How the all-electric Leaf is becoming a favourite of taxi drivers

CITIES across Europe are going through a quiet revolution as taxi companies start to shift from conventional diesel-powered cabs to zero-emission – and near-silent – Nissan LEAFs.

The world’s best-selling electric vehicle (EV) is fast becoming the taxi drivers’ favourite too. Cabbies are attracted by lower running costs and many are keen to do their bit to reduce the level of airborne pollution in city centres.

Two years after the ground-breaking EV went on sale in Europe, Nissan LEAF taxis are now operating in Holland, Switzerland, Germany, Portugal, Spain and the UK. And more are on the way!

One of the strongest advocates of the Nissan LEAF as a taxi is Amsterdam-based Taxi-E company. With a fleet of 13 Nissan LEAFs, the firm’s drivers have covered over 434,000 miles – that’s further than the distance between the earth and the moon.

The cars are quick-charged two or three times a day using 100 per cent green energy, meaning they’re always ready for passengers.

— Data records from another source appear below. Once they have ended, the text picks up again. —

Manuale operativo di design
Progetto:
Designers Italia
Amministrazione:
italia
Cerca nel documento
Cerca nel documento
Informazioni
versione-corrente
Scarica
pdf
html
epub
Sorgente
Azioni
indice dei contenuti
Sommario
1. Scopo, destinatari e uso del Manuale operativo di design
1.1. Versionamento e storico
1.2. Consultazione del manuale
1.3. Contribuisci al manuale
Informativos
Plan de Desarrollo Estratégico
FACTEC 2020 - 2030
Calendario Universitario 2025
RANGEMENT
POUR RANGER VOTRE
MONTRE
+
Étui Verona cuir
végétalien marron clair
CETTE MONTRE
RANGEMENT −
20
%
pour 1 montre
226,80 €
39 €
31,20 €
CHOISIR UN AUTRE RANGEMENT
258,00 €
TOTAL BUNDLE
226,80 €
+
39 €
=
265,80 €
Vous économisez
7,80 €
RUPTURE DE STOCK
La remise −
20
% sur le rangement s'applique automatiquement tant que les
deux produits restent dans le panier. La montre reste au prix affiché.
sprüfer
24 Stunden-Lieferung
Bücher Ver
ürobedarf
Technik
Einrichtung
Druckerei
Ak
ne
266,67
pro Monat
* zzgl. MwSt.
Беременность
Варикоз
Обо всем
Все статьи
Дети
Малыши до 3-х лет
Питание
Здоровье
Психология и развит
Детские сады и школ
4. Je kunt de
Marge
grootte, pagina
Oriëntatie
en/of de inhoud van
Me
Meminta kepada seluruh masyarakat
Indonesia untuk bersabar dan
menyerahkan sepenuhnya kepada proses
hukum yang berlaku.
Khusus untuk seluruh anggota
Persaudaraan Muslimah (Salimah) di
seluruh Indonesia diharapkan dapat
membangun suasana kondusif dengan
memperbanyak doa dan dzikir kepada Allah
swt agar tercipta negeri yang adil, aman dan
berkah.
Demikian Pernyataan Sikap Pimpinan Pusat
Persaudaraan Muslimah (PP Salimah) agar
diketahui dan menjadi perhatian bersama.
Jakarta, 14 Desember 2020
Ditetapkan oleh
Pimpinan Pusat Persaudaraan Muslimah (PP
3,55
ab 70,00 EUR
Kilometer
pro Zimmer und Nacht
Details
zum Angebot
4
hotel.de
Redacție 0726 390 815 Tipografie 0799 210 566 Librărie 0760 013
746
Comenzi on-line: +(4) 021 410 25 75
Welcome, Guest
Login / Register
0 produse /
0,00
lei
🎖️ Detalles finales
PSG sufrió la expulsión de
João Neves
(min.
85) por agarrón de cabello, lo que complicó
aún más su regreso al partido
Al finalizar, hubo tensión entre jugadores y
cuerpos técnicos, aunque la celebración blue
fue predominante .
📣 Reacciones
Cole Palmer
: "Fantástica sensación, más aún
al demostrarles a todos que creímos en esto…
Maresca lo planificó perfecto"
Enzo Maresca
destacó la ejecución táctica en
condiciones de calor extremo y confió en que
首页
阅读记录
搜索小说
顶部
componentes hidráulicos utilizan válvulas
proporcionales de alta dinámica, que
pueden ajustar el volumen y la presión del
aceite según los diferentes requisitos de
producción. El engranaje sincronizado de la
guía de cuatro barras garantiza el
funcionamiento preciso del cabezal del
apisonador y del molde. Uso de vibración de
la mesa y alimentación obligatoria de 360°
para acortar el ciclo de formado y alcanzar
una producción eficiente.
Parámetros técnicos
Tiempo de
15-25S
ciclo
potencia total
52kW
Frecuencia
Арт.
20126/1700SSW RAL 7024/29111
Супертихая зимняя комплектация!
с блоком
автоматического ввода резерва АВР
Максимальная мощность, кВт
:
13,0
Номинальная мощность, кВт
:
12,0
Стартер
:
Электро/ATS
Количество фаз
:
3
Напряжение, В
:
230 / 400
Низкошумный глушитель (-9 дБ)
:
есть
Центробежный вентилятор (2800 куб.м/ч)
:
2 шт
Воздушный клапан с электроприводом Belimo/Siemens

One of the entrepreneurs behind Taxi-E, Ruud Zandvliet, said: ‘Amsterdam has some 3,000 taxis, so while our fleet is helping to reduce emissions, there is obviously room to reduce these even further.’

Switzerland’s largest city, Zurich, will soon have a fleet of pure-electric Nissan LEAF taxis moving people around the city. Later this year, ten Nissan LEAFs will hit the road supported by a network of city-wide fast chargers as part of Zurich’s plans to make 15 per cent of its taxi fleet electric by 2015.

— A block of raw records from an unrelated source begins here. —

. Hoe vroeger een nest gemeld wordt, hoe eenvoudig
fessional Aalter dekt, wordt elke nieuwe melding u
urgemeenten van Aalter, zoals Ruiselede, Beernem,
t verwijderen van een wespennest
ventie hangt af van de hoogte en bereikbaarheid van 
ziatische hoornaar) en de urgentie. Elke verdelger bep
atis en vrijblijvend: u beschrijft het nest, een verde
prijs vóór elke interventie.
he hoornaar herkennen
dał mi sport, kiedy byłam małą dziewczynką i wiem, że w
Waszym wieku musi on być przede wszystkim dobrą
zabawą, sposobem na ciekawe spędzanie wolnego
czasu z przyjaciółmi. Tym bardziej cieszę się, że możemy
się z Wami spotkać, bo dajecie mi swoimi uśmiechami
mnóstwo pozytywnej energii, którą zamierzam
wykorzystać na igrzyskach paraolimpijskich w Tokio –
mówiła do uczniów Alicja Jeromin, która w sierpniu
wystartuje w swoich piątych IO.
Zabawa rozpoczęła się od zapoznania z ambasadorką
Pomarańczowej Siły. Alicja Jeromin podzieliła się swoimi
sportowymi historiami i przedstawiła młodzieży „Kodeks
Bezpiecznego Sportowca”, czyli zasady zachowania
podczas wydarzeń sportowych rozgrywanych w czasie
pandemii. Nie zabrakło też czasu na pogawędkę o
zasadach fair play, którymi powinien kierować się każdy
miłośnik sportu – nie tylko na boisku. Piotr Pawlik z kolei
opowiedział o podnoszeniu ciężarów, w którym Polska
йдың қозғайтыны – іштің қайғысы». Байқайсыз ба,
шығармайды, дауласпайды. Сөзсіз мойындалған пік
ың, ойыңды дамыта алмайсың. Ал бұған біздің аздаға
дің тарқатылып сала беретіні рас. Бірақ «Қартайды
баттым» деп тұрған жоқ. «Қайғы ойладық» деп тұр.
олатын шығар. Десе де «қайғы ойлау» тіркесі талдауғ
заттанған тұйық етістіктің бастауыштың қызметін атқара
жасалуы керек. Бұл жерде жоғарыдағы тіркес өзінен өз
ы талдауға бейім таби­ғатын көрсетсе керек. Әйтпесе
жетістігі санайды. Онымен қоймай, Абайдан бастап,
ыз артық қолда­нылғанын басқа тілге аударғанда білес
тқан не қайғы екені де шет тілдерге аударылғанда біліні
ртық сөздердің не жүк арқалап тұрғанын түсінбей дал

In the UK, Phoenix Taxis runs a Nissan LEAF as part of its fleet and has installed three EV charging points at its headquarters in Blyth, Northumberland. Managing director Alexander Hurst said: ‘The main cost to any taxi driver is fuel. With prices rocketing on a monthly basis, EVs are becoming the more sensible fleet vehicle cost.

‘LEAF is incredibly luxurious and taxi drivers – notoriously unhappy with change – love the way LEAF drives. The gadgets available via the steering wheel also help make drivers’ lives easier. With real-time savings of £5,000 a year in fuel, we’re expanding our fleet and will have 15 LEAFs on the road by summer 2014.’

In Portugal, the first country to sell Nissan LEAF in Europe, Lisbon-based owner-driver José Ferreira replaced his diesel-powered taxi with a Nissan LEAF. He has driven more than 9,300 miles so far, covering 50-60 miles a day, and reveals that 70 per cent of his customers liked the experience so much they would actively choose to ride in an electric taxi.

Helping to cut pollution

Fuel and running costs are the biggest factors for taxi owner-drivers, meaning every Euro counts. Owner-driver Roberto San José from Valladolid, Spain has spent just £1,540 on electricity to power his Nissan LEAF for more than 47,000 miles. Fuel for a diesel-powered car would have cost more than £8,550, saving Roberto more than £7,000.

Taxi bosses at Prima Clima are making their mark on the taxi business in Hamburg, Germany, with a fleet of four LEAFs. Liveried in the world-famous, pale-yellow body colour of all German taxis – with contrasting doors displaying blue skies and clouds – this fleet is backed by the city’s council and supported by 50 EV charging points and two quick chargers.

Globally, Nissan LEAF-based taxis are helping to cut pollution on the streets of New York, Rio de Janeiro and many cities in Japan.

Jean-Pierre Diernaz, Director Electric Vehicles Europe, said: ‘There is little doubt that the Nissan LEAF is an ideal vehicle for taxi operators. It’s cheap to run and easy to maintain. It’s good to drive and passengers like the space and comfort.

‘From a driver’s point of view, LEAF’s brisk acceleration allows it to easily keep with the traffic flow and the growth in quick-charging networks provides easier access to rapid ‘‘refuelling”. With zero-emissions and whisper-quiet running, just one Nissan LEAF can make a difference to life in the city.’